Kauffman proposes that gene systems do indeed tune themselves by
regulating the number of links, size of genome, and so on, in their own
systems for optimal flexibility.
Self-tuning may be the mysterious key to evolution that doesn't stop -- the
holy grail of open-ended evolution. Chris Langton formally describes
open-ended evolution as a system that succeeds in ceaselessly
self-tuning itself to higher and higher levels of complexity, or in his
imagery, a system that succeeds in gaining control over more and more
parameters affecting its evolvability and staying balanced on the edge.
In Langton's and Kauffman's framework, nature begins as a pool of
interacting polymers that catalyze themselves into new sets of
interacting polymers in such a networked way that maximal evolution can
occur.
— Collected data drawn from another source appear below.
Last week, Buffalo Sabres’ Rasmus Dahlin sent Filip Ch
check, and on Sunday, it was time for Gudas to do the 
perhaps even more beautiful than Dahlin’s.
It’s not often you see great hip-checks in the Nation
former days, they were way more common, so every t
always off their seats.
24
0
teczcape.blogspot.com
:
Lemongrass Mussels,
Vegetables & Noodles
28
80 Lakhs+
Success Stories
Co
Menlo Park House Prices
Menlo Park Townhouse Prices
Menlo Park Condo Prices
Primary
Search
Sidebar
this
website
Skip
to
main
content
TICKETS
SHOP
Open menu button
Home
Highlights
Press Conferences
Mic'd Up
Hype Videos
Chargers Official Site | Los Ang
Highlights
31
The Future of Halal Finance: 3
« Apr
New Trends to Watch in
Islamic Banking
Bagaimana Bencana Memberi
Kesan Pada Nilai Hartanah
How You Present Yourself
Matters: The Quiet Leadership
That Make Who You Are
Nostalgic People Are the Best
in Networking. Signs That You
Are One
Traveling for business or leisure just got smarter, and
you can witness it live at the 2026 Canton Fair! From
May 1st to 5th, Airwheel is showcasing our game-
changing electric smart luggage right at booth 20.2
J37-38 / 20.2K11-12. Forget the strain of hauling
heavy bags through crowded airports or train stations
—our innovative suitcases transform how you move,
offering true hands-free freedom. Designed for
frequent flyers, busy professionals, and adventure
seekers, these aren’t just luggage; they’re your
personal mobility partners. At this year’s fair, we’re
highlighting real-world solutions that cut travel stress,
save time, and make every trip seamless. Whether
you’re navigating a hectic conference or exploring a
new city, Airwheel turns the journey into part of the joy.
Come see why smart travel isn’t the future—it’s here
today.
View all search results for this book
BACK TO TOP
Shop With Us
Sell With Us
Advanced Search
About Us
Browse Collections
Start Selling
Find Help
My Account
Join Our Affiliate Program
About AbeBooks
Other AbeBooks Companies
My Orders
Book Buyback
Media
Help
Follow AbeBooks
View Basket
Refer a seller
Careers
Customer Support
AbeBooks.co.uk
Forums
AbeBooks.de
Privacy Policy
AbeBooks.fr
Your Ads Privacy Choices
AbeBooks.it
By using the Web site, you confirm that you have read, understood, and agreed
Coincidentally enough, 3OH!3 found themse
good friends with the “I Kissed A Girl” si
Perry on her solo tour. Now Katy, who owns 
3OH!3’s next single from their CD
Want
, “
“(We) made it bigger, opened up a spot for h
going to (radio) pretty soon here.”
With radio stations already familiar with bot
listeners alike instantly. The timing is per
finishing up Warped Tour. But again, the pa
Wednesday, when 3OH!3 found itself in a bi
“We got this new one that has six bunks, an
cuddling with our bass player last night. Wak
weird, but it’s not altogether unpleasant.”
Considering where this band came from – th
This evolution-rich environment produces cells that also learn to
tune their internal connectivity to keep the system at optimal
evolvability. Each step extends the stance at the edge of chaos, poised
on the thin path of optimal flexibility, which pumps up its complexity.
As long as the system rides this upwelling crest of evolvability, it
surfs along.
What you want in artificial systems, Langton says, is something similar.
The primary goal that any system seeks is survival. The secondary search
is for the ideal parameters to keep the system tuned for maximal
flexibility. But it is the third order search that is most exciting: the
search for strategies and feedback mechanisms that will increasingly
self-tune the system each step on the way. Kauffman's hypothesis is that
if systems constructed to self-tune "can adapt most readily, then they
may be the inevitable target of natural selection. The ability to take
advantage of natural selection would be one of the first traits
selected."
As Langton and colleagues explore the space of possible worlds searching
for that sweet spot where life seems poised on the edge, I've heard them
call themselves surfers on an endless summer, scouting for that slo-mo
wave.
Rich Bageley, another Santa Fe Institute fellow, told me "What I'm
looking for are things that I can almost predict, but not quite." He
explained further that it was not regular but not chaotic either. Some
almost-out-of-control and dangerous edge in between.
"Yeah," replied Langton who overheard our conversation. "Exactly. Just
like ocean waves in the surf. They go thump, thump, thump, steady as a
heartbeat. Then suddenly, WHUUUMP, an unexpected big one. That's what we
are all looking for. That's the place we want to find."